▸ **What this task involves**
Give again, exactly as written, each line of the material below starting at the line that contains "nose: (703, 148)" and ending at the line that contains "left shoulder: (855, 270)". Both ends count, and no other line does.

▸ **Information provided**
^^^^^^^^^^^^^^^^

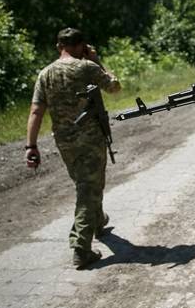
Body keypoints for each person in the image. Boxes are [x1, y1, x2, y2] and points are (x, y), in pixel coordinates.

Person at [25, 27, 121, 269]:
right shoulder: (87, 67)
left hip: (64, 142)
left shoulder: (45, 74)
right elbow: (114, 86)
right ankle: (81, 247)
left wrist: (31, 145)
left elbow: (36, 110)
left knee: (86, 184)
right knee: (88, 187)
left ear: (59, 47)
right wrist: (97, 60)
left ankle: (97, 220)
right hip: (90, 139)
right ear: (82, 46)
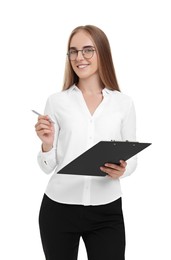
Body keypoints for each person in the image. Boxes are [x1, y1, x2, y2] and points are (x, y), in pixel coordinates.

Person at [35, 25, 137, 260]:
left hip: (107, 211)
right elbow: (47, 167)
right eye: (73, 51)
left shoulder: (124, 103)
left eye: (88, 50)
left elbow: (132, 160)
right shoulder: (56, 101)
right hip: (58, 209)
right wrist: (47, 144)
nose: (79, 57)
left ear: (102, 53)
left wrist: (123, 169)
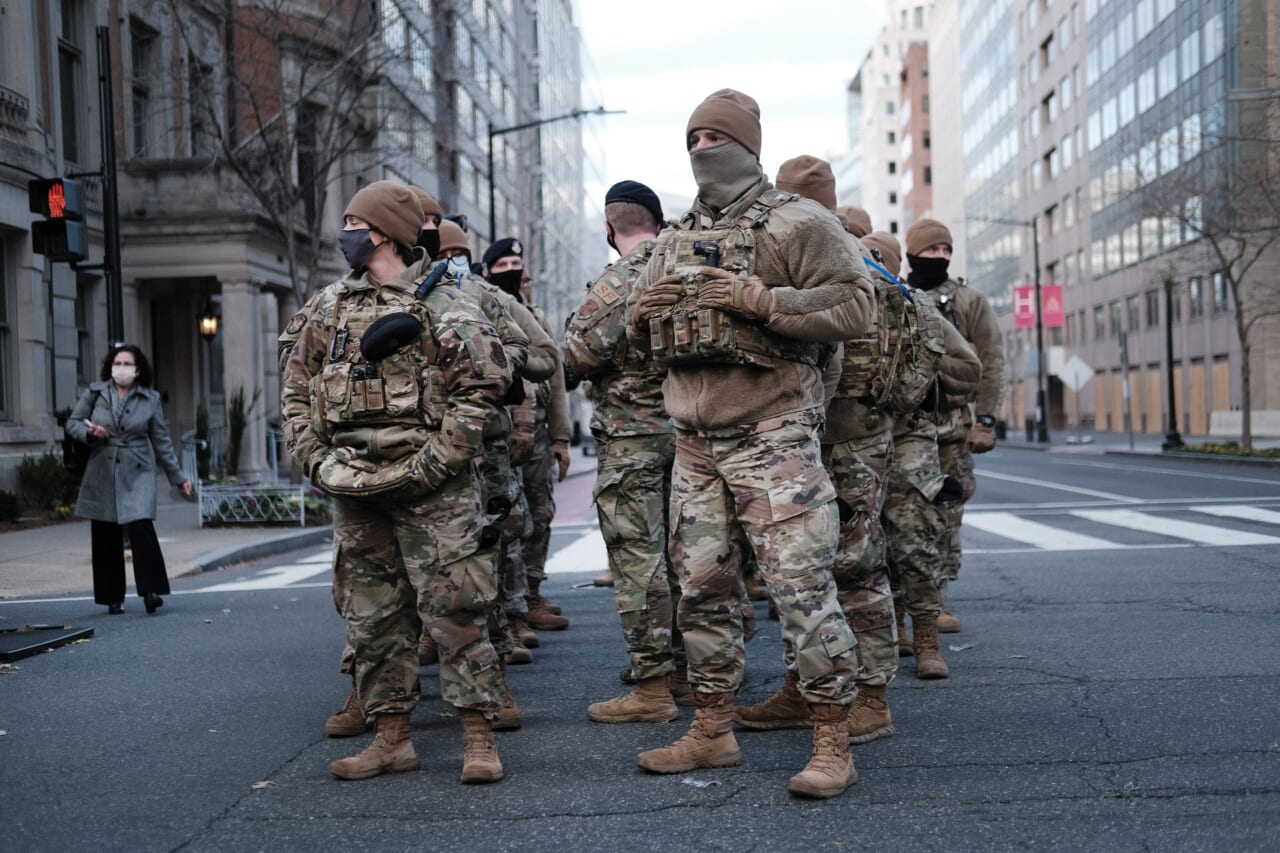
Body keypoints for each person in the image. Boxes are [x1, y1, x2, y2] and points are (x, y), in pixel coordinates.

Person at [627, 89, 877, 799]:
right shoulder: (672, 238)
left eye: (716, 136)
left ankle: (833, 733)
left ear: (748, 145)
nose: (703, 148)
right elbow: (638, 342)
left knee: (800, 585)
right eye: (693, 137)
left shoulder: (800, 223)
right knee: (701, 588)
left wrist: (763, 300)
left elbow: (856, 305)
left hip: (773, 433)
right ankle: (712, 727)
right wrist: (643, 316)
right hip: (695, 441)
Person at [281, 180, 510, 784]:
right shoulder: (328, 309)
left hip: (433, 489)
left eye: (355, 222)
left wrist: (435, 464)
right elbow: (297, 393)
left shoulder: (445, 305)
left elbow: (479, 394)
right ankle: (391, 737)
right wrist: (317, 460)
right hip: (355, 488)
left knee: (457, 613)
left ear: (383, 233)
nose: (346, 233)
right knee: (372, 619)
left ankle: (479, 738)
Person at [734, 157, 899, 743]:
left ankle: (872, 698)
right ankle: (803, 690)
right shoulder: (798, 256)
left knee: (854, 565)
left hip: (846, 439)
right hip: (802, 439)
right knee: (798, 573)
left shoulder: (855, 270)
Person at [564, 180, 690, 723]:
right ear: (659, 225)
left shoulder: (617, 282)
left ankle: (653, 686)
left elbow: (578, 354)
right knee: (692, 557)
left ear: (611, 230)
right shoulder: (689, 272)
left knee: (639, 561)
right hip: (693, 436)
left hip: (634, 440)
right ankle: (689, 670)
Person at [903, 219, 1004, 633]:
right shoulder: (896, 293)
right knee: (901, 516)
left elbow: (991, 360)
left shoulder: (969, 300)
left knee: (946, 514)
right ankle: (896, 607)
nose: (940, 257)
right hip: (903, 425)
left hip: (952, 428)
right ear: (913, 254)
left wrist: (985, 419)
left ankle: (937, 600)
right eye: (931, 250)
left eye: (946, 250)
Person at [483, 239, 571, 631]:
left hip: (535, 434)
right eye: (502, 263)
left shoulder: (533, 315)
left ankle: (531, 593)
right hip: (499, 433)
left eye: (516, 261)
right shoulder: (484, 307)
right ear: (488, 271)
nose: (512, 268)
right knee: (506, 522)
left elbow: (554, 376)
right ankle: (507, 608)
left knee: (540, 514)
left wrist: (560, 438)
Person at [66, 344, 193, 615]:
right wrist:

^^^^^^^^^^^^^^^^

▸ **Answer space**
nose: (703, 148)
right elbow: (638, 342)
left knee: (800, 585)
right eye: (693, 137)
left shoulder: (800, 223)
right knee: (701, 588)
left wrist: (763, 300)
left elbow: (856, 305)
left hip: (773, 433)
right ankle: (712, 727)
right wrist: (643, 316)
right hip: (695, 441)
Person at [281, 180, 510, 784]:
right shoulder: (328, 309)
left hip: (433, 489)
left eye: (355, 222)
left wrist: (435, 464)
right elbow: (297, 393)
left shoulder: (445, 305)
left elbow: (479, 394)
right ankle: (391, 737)
right wrist: (317, 460)
right hip: (355, 488)
left knee: (457, 613)
left ear: (383, 233)
nose: (346, 233)
right knee: (372, 619)
left ankle: (479, 738)
Person at [734, 157, 899, 743]:
left ankle: (872, 698)
right ankle: (803, 690)
right shoulder: (798, 256)
left knee: (854, 565)
left hip: (846, 439)
right hip: (802, 439)
right knee: (798, 573)
left shoulder: (855, 270)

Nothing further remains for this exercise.